“Wo Wo, Wo Be Unto Them”

Brant Gardner

From verse 15 - 29 Nephi presents a series of prophetic woe-proclamations, literarily paralleling the woe-proclamations in Isaiah 5:8-23,25. (Cloward, Robert A. “Isaiah 29 and the Book of Mormon.” In: Isaiah in the Book of Mormon. FARMS 1998, p. 214). While not following the Isaiah text as he does in other cases, Nephi nevertheless builds on the concept of the woe-statements, and in this particular verse restates a theme from Isaiah’s pronouncements:

Isa. 5:20-21

20 ¶ Woe unto them that call evil good, and good evil; that put darkness for light, and light for darkness; that put bitter for sweet, and sweet for bitter!

21 Woe unto them that are wise in their own eyes, and prudent in their own sight!

Isaiah was condemning the worldly wise, and Nephi takes that condemnation to his “learned, and the rich.” When Nephi suggests that the learned and the rich are “puffed up in the pride of their hearts” he has the same understanding as Isaiah’s “wise in their own eyes, and prudent in their own sight.”

In this first woe-proclamation, Nephi’s target is the learned and the rich. Nephi’s confluence of those two categories mark this as an ancient text. A modern understanding would clearly show the separability of the learned and the rich (as most university professors will freely attest). The conflation of rich and learned comes from a time in which only the rich could become the learned, when the access to education was controlled through the accumulation of wealth. The historically recent emphasis on universal education has diluted the power of this connection, though it is still apparent in some cases today. For Nephi, however, they were unquestionably equivalent.

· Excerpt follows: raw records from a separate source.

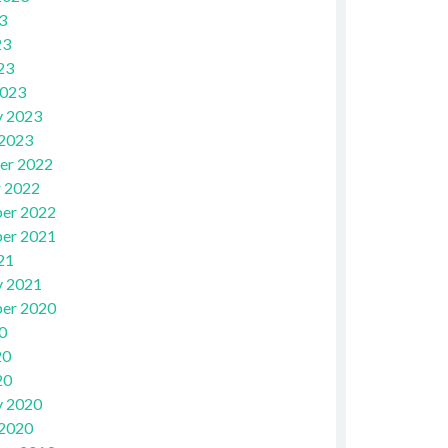
3
23
23
2023
y 2023
 2023
er 2022
 2022
er 2022
er 2021
21
y 2021
er 2020
0
20
20
y 2020
 2020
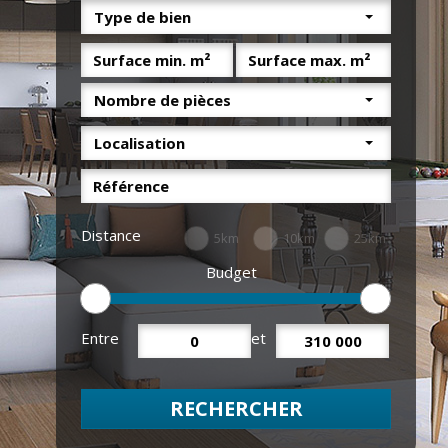
Type de bien
Nombre de pièces
Localisation
Distance
5km
10km
25km
Budget
Entre
et
RECHERCHER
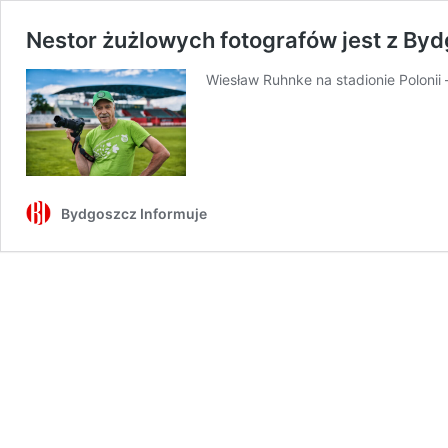
Nestor żużlowych fotografów jest z Byd
Wiesław Ruhnke na stadionie Polonii 
Bydgoszcz Informuje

It is easy to see how the rich, learned, and powerful could command the dissemination of religious knowledge such that they could teach their own doctrines rather than the doctrines of God. What does not make sense in the context of a modern set of linguistic connotations is that the learned and rich should also “commit whoredoms.”

Of course it is possible, and historically accurate, that many of the rich and powerful did commit whoredoms. However, Nephi appears to apply this concept to the entire category, suggesting that for Nephi he is speaking less of a moral transgression than a spiritual one. The “whoredom” of the rich and powerful is their congress with the learning of men - not their congress with the flesh of women.